## Work to complete:
Could you restate exactly the lines that begin at the line with "left knee: (83, 206)" and end at the final line of the data?
··· Material for this task ···
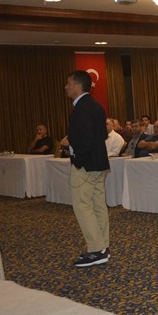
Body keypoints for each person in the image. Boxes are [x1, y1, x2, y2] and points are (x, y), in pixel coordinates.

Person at [64, 70, 110, 268]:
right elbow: (102, 135)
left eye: (68, 83)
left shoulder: (82, 108)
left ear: (77, 86)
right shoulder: (96, 106)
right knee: (98, 205)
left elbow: (86, 140)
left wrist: (78, 159)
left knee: (83, 206)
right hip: (99, 164)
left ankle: (95, 250)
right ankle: (102, 247)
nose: (66, 87)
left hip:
···
## Exercise result:
left knee: (83, 206)
right hip: (99, 164)
left ankle: (95, 250)
right ankle: (102, 247)
nose: (66, 87)
left hip:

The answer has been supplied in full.